A moment’s silence stretched between them.
“Yes.”
“I do a lot of knock-and-talks, playing counselor as well as enforcer. The things I thought would cause me the most problems, drinking and policing illegal patches of marijuana, haven’t t
aken much time. Hardly anyone makes their own moonshine anymore, and when I find pot patches, I destroy them. But I don’t make an arrest or apply to have the land legally confiscated if I’m not sure who planted it.”
“Unless you catch them in the act, you’re never sure.”
“Right. Besides, like sang spots, a lot of it is planted far outside of town.”
“I’m sure sang is even harder to police,” she told him, slanting her body slightly in his direction as he turned off onto the side road toward Cassie’s. “I mean,” she went on as they began to bounce down the long, rutted lane, “sang’s more of a heritage here, a God-given medicine and moneymaker.”
“That’s exactly it. Local diggers and foreign buyers alike don’t give a damn what the endangered species laws say.”
“And your knock-and-talks?” she asked. Again, it really got to him that, as whipped and upset as she was, she was focusing on what he’d said. He hadn’t realized he’d been so lonely, coming home to Deep Down.

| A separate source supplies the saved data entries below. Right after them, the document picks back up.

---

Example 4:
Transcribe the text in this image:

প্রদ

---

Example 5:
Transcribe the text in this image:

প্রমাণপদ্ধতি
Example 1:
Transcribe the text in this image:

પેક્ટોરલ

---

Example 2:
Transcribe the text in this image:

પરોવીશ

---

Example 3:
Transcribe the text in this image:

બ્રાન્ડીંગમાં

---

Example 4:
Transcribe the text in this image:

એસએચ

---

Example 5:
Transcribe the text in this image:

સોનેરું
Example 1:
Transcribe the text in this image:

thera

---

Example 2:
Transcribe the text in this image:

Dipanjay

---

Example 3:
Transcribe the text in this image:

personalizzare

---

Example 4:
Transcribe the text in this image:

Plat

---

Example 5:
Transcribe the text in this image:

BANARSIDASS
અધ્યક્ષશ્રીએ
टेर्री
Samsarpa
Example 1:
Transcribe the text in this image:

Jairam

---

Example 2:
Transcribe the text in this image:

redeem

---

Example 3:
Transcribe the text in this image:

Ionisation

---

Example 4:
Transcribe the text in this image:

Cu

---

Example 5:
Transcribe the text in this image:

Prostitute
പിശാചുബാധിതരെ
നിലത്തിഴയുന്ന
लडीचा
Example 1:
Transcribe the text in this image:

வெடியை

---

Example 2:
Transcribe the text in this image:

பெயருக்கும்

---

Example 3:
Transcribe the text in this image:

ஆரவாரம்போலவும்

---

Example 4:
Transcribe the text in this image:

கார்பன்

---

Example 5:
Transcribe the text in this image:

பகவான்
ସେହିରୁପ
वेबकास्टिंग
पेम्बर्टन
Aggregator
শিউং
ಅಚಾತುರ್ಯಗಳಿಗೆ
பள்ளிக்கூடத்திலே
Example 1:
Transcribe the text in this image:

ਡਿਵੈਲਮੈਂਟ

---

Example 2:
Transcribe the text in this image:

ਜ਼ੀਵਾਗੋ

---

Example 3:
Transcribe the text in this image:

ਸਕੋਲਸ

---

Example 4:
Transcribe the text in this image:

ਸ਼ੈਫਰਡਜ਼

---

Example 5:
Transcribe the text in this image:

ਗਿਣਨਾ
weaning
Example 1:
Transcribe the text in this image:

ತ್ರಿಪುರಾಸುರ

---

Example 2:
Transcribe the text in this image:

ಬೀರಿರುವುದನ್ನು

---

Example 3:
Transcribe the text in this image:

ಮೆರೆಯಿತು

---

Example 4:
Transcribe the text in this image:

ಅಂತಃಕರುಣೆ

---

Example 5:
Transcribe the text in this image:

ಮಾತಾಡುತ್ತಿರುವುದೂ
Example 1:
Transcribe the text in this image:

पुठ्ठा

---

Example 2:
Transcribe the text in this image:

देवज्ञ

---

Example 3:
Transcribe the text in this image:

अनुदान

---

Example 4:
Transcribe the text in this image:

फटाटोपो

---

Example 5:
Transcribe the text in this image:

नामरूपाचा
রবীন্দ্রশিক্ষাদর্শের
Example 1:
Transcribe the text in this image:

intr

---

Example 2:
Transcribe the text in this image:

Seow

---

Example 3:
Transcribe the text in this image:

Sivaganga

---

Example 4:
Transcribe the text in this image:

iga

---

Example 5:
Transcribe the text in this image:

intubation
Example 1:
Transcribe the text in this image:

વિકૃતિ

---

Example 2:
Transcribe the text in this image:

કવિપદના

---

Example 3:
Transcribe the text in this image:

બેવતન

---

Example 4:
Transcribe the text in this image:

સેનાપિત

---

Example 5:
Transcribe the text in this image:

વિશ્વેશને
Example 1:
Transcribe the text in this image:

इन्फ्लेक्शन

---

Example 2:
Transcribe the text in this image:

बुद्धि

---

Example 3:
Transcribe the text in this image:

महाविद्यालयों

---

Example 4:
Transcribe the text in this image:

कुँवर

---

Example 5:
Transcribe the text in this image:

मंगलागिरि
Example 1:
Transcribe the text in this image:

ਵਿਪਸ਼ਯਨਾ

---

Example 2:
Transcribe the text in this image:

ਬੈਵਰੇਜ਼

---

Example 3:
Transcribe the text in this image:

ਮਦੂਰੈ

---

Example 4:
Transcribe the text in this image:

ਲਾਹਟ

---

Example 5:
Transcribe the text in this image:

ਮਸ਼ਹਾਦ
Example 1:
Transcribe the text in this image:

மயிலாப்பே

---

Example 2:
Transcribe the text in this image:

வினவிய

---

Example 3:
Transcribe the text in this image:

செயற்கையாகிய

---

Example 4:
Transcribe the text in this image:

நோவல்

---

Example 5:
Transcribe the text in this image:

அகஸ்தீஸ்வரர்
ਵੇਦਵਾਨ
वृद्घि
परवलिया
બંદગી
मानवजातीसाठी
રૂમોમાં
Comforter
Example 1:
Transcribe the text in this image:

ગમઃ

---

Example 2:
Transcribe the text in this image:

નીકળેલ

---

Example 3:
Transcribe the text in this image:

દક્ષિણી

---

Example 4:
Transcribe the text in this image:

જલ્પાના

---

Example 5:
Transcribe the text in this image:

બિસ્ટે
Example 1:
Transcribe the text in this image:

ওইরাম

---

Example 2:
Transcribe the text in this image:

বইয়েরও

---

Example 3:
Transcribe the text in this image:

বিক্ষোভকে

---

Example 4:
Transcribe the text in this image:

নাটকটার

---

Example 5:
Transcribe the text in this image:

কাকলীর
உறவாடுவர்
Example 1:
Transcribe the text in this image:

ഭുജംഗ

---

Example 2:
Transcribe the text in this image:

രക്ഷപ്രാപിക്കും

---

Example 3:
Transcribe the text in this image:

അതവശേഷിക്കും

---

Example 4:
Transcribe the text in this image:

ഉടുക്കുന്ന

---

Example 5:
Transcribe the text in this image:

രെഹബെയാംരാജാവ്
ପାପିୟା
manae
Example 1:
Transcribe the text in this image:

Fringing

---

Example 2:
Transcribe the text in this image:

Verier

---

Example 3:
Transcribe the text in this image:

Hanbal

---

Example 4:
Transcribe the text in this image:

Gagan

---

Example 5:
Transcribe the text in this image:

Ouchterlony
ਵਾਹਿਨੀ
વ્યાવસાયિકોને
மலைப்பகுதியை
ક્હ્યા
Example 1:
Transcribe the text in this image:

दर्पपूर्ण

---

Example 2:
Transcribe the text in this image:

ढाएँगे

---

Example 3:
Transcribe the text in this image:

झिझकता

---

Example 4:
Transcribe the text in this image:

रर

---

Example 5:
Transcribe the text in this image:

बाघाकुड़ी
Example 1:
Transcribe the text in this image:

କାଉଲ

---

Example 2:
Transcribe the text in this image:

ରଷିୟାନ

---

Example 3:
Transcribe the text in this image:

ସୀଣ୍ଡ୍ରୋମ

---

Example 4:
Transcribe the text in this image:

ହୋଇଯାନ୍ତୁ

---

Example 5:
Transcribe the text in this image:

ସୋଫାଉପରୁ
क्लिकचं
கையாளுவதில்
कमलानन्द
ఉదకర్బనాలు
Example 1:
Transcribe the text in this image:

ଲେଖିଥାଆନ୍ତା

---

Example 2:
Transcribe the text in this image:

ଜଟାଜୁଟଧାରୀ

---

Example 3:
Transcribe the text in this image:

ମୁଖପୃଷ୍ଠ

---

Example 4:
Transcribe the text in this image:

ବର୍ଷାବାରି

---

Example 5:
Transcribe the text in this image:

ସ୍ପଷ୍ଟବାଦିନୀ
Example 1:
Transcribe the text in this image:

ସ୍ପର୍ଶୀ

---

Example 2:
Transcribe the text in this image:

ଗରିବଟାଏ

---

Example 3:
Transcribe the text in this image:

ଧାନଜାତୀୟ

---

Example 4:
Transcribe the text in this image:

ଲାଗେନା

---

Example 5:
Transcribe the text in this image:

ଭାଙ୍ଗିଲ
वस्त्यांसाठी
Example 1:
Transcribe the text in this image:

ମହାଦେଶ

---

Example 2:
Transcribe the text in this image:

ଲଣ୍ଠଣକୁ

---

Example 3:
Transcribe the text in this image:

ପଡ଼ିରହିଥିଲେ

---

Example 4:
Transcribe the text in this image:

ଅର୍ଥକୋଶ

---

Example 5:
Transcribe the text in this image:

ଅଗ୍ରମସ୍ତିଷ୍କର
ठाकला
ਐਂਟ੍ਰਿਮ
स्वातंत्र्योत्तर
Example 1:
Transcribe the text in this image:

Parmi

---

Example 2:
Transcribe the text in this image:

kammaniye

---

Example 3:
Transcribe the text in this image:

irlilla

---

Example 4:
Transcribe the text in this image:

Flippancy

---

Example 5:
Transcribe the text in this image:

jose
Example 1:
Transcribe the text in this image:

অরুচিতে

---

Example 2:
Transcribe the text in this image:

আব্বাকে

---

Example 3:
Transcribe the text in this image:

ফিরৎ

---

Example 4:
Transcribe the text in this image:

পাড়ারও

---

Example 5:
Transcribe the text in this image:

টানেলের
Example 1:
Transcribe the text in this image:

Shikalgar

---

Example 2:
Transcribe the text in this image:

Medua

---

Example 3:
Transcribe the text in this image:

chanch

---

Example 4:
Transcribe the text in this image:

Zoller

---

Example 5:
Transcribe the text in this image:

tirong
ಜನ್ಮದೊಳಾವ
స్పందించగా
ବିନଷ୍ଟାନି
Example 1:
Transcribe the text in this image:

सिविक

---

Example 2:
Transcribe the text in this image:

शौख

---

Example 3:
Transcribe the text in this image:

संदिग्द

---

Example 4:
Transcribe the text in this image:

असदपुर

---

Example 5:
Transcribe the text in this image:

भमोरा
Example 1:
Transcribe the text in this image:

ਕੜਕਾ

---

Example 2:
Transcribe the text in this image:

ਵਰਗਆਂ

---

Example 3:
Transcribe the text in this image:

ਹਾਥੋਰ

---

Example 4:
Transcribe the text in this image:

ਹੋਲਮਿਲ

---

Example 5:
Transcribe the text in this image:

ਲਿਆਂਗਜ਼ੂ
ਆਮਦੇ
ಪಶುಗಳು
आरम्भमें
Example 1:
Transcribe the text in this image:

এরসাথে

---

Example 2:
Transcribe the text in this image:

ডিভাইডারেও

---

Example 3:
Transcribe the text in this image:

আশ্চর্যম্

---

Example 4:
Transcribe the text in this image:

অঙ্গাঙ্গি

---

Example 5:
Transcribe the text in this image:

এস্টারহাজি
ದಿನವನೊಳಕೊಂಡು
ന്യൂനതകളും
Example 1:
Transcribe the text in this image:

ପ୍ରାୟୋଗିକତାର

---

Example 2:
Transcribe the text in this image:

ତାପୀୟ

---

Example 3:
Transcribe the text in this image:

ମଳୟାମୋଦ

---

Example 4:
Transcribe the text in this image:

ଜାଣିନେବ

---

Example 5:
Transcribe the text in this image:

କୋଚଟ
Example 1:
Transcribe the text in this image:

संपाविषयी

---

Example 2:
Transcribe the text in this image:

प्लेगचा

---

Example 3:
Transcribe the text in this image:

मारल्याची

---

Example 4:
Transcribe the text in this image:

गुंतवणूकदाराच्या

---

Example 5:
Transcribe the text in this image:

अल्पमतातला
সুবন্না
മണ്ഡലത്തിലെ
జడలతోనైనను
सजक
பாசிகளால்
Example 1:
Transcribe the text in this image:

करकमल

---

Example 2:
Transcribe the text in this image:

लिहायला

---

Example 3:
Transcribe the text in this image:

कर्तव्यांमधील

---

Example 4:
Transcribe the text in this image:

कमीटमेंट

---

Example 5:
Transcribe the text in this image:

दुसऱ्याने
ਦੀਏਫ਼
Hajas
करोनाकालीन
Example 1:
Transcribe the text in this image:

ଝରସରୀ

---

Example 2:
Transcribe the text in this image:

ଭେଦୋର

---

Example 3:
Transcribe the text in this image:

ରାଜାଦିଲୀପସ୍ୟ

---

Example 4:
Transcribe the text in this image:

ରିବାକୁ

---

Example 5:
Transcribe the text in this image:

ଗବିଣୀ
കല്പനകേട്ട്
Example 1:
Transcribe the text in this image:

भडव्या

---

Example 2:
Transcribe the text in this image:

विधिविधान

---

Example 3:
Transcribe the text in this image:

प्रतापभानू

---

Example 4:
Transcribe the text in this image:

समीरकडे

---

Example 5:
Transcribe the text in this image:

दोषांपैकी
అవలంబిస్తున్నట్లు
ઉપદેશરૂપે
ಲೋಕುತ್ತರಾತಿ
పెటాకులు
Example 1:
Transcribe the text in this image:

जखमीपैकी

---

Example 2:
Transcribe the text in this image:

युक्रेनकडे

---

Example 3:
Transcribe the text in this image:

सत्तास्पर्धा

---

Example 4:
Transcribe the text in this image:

“I’ve arrested two guys and driven them into jail in Highboro for domestic violence. I owe my mother that much. Above all else, I took this job because I can’t stand guys who rough up their women and kids, and there’s still a lot of it in these patriarchal parts. I—I almost lose control—again—when I see that. Sometimes I think life was easier in sunny Naples, Italy, when I was MP—military police. I was in charge of the brig for drunken sailors and marines. They didn’t expect favors from a one-time bad boy from a hellfire family.”
He realized he sounded angry. He hadn’t really let loose with anyone since he’d been here, not even with Chuck Akers. He’d been walking a fine line between building bridges and enforcing the law.